Exports fell 7pc in November compared with the previous month and the value of exports dropped 4pc compared to the same period last year to €7.46bn.
Imports rose 2pc on the month and the value of goods brought into the country rose by the same amount year-on-year.
That left the trade surplus to fall by 21pc to €2.31bn in November.
Alan McQuiad of Merrion Stockbrokers struck an upbeat tone, saying exporters should continue to perform well largely because our main trading partners include countries like the UK and US, whose economies are performing relatively well.
"Weak global demand hit Irish exports in the past couple of years, particularly on the merchandise goods side," Mr McQuaid said.
"But the overall performance of goods and services in the first three-quarters of 2014 was strong, up 11.9pc in volume terms.

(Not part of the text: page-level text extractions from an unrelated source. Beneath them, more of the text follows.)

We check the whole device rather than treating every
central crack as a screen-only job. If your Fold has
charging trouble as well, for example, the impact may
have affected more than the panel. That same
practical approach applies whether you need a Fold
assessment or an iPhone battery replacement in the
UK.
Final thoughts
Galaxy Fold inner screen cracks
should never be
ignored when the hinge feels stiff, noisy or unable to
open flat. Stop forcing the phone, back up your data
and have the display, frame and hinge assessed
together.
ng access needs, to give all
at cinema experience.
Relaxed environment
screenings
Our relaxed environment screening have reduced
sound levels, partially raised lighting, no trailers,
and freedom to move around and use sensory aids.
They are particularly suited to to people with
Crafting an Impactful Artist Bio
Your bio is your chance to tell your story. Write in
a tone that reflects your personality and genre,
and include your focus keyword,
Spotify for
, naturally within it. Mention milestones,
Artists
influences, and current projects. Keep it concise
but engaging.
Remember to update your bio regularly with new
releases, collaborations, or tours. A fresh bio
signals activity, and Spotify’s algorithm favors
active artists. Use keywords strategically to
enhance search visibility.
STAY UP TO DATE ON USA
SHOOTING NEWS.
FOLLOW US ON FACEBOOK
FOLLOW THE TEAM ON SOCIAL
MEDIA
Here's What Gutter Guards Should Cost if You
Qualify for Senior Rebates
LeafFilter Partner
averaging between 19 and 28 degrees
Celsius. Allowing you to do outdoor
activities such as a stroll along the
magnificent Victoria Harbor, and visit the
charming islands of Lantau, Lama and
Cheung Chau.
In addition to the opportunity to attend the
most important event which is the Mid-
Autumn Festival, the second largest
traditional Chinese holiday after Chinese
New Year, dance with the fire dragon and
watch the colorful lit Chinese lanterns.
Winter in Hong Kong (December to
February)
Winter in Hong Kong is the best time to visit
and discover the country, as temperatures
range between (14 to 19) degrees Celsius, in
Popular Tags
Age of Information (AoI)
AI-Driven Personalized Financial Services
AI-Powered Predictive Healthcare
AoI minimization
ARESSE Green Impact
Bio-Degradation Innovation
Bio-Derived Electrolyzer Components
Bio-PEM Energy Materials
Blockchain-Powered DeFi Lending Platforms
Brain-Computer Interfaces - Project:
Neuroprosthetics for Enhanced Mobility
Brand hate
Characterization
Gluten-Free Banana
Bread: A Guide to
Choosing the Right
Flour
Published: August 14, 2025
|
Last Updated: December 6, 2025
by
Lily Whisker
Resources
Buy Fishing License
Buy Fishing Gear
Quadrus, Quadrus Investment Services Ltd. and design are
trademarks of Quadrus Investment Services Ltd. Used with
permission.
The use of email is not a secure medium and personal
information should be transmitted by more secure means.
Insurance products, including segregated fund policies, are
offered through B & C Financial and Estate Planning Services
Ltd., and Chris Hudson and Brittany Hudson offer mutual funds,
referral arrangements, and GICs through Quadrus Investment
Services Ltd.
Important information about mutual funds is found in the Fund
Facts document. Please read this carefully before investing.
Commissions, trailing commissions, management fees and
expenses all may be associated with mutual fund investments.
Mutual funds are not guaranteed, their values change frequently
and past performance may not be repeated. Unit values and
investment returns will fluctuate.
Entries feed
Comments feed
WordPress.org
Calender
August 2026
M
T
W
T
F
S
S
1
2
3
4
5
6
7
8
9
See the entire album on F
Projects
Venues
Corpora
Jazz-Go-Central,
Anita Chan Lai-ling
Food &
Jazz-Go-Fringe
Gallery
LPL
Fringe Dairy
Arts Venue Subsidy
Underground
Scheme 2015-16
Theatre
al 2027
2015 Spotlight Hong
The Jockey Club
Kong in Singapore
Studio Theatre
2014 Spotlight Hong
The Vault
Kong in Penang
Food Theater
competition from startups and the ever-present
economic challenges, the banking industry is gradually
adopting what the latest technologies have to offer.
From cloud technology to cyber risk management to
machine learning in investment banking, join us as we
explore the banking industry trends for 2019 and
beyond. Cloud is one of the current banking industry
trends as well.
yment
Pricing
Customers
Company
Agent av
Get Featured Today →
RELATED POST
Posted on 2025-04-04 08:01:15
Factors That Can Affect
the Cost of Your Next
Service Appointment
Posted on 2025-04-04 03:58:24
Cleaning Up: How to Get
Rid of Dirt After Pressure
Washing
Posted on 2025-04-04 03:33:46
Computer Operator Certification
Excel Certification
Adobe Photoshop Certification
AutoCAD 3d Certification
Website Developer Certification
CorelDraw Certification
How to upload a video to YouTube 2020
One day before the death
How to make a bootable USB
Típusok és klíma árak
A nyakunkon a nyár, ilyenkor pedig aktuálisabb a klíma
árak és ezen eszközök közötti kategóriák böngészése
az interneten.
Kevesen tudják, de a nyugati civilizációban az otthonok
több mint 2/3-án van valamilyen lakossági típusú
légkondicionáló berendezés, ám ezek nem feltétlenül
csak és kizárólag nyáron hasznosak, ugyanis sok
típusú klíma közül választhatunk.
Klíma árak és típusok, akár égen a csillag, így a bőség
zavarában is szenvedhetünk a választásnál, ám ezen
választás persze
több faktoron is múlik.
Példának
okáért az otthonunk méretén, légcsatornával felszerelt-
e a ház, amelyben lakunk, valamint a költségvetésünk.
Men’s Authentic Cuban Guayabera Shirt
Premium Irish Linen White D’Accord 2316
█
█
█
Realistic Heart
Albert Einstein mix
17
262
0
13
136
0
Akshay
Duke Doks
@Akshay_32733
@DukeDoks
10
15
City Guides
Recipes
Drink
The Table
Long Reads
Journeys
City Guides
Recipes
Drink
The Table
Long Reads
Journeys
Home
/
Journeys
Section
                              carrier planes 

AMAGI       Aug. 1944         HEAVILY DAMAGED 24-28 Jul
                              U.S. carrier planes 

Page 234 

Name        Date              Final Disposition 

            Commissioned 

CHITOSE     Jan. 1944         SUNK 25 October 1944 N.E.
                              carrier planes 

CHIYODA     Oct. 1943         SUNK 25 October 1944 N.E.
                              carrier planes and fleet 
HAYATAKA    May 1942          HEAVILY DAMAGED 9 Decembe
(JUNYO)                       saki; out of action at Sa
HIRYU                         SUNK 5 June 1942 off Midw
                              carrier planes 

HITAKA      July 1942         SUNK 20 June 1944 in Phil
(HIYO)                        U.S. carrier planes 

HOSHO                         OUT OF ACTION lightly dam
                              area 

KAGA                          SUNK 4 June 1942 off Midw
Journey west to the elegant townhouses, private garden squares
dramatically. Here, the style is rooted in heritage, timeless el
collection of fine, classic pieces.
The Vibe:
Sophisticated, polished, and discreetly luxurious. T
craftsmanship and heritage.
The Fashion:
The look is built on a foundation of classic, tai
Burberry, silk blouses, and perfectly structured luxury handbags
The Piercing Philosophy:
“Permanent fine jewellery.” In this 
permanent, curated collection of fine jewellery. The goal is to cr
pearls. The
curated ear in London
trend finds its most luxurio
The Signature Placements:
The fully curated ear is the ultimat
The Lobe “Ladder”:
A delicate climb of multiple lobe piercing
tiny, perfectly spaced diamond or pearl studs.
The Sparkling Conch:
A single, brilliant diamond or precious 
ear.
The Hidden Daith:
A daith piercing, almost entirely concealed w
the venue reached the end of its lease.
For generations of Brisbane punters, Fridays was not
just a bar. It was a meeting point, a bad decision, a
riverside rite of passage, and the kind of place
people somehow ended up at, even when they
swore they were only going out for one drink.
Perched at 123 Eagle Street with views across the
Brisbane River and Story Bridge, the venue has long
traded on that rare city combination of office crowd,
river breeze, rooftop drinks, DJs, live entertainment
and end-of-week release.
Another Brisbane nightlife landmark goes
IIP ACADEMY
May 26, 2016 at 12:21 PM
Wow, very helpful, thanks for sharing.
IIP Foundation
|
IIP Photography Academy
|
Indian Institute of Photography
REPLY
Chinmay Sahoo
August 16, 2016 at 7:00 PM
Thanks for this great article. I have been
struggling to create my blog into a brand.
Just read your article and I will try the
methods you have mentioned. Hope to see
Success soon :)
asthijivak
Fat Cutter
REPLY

"However, with signs that the world economy is starting to struggle again, particularly the Eurozone, there are doubts as to whether Irish merchandise exports will do as well in the coming quarters."
Mr McQuaid said the weaker euro will be beneficial for exporters. But he cautioned: "As regards 2015, it will be difficult to increase and actually maintain market share in an ever-more competitive environment. Although not as strong as 2014, we still see Irish exports of goods and services rising by a healthy 7pc in volume terms this year."
Meanwhile, separate data from Eurostat showed that Ireland had the largest yearly increase in industrial production in the EU in November, compared to the previous month.
Industrial production rose by 35.8pc over the period.
The highest rises were in Ireland's pharmaceutical and high-tech sectors.
The food and energy sectors also showed strong growth.